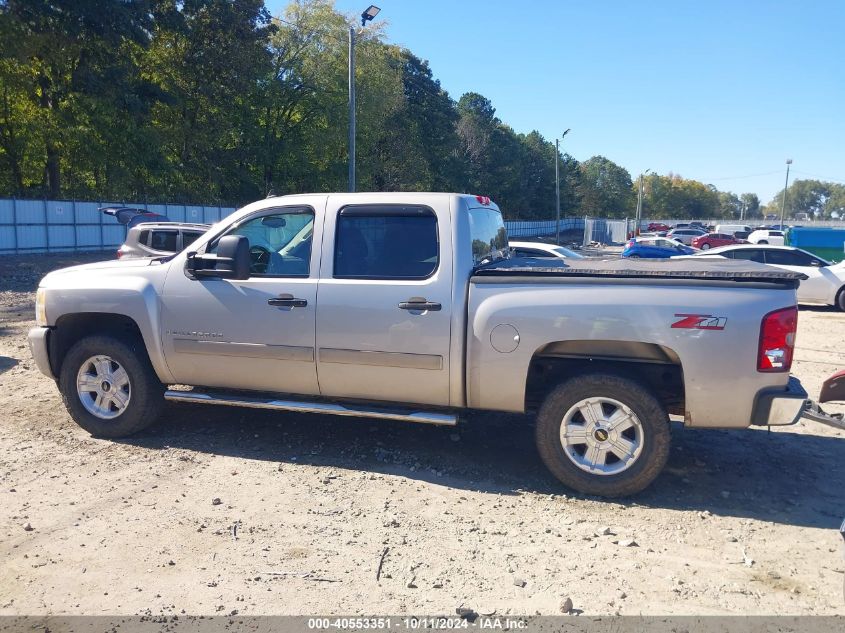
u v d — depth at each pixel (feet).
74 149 120.57
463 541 13.33
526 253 42.22
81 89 108.68
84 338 18.57
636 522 14.25
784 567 12.50
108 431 18.62
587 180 410.72
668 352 14.79
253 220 17.85
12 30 95.14
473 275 15.93
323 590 11.57
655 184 511.81
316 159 164.25
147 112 119.03
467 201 16.85
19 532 13.47
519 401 15.74
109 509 14.49
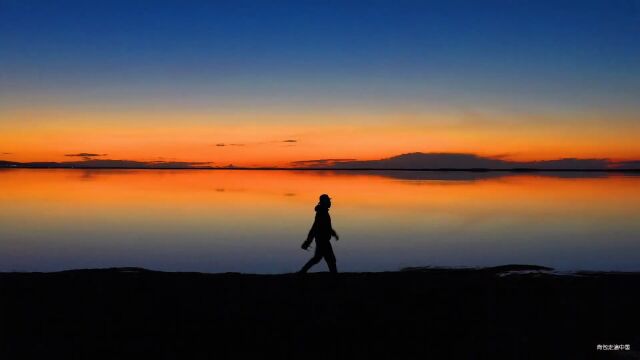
------------------------------------------------------------------------
What is being asked: From the line containing "108 431 18.62" through the last line of the records, both included, output those lines exactly and nothing else; skip the pictures.

Response box:
108 431 18.62
587 180 410.72
668 352 14.79
253 220 17.85
12 30 95.14
473 275 15.93
323 590 11.57
655 184 511.81
316 159 164.25
147 112 119.03
467 201 16.85
19 532 13.47
519 401 15.74
109 509 14.49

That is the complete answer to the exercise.